[Exercise]:
After locating the line with "grande transformation" below, output it and each following line exactly, stopping after the line with "Sonntagnacht brannten". No pictures.

(Collected data)
%%
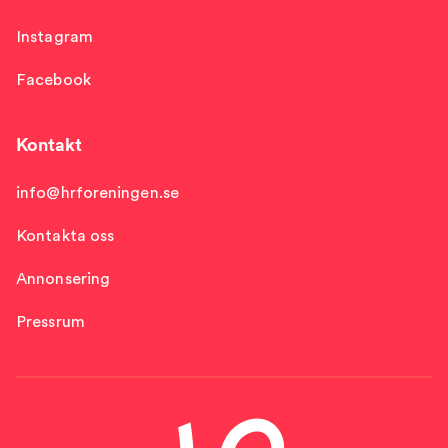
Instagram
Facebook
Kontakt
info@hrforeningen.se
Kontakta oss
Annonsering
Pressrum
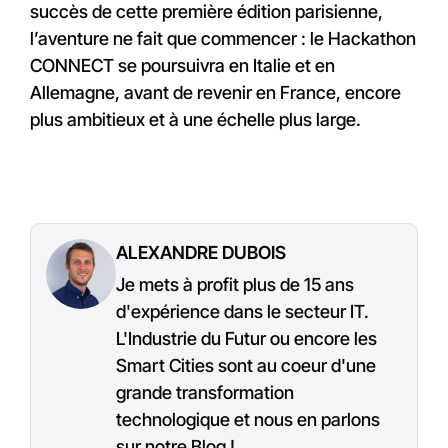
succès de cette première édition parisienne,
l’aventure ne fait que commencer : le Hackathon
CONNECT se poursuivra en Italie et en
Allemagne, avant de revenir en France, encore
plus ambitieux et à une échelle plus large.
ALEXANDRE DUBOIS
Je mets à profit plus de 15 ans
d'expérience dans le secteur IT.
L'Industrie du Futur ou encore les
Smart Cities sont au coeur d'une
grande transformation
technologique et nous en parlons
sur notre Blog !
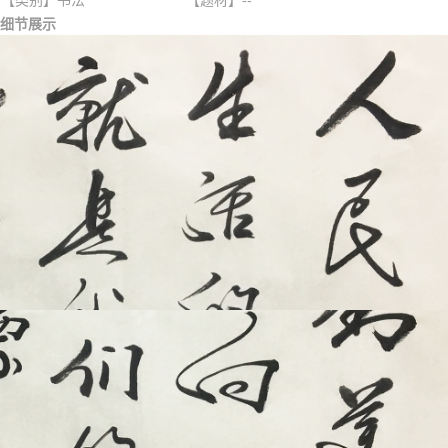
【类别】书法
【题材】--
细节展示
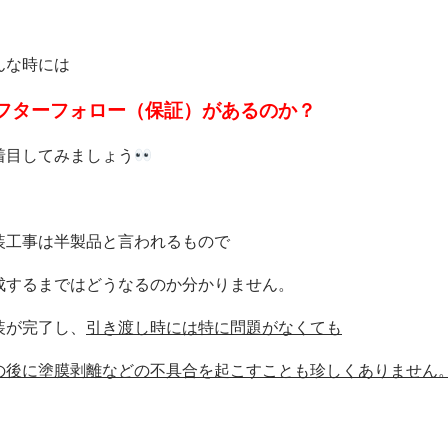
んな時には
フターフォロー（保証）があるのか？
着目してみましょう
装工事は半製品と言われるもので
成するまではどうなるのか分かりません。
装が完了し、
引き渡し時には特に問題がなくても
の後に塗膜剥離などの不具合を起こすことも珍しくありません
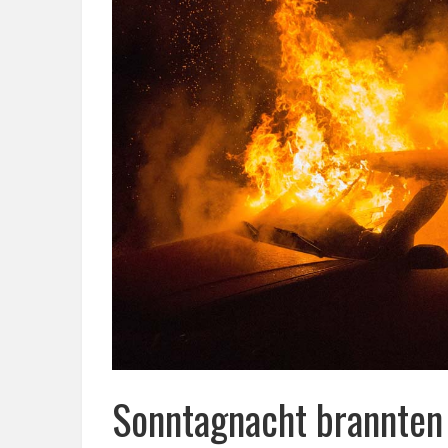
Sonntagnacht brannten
%%
%%
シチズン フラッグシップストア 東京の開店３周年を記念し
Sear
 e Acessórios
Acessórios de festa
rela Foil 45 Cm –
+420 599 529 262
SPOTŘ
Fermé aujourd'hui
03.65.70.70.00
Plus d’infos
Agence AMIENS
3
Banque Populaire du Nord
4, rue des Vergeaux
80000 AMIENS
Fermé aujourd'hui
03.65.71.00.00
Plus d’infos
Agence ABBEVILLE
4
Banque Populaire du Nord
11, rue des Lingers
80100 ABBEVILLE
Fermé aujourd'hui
%%
[Written response]:
grande transformation
technologique et nous en parlons
sur notre Blog !
【类别】书法
【题材】--
细节展示
んな時には
フターフォロー（保証）があるのか？
着目してみましょう
装工事は半製品と言われるもので
成するまではどうなるのか分かりません。
装が完了し、
引き渡し時には特に問題がなくても
の後に塗膜剥離などの不具合を起こすことも珍しくありません
Sonntagnacht brannten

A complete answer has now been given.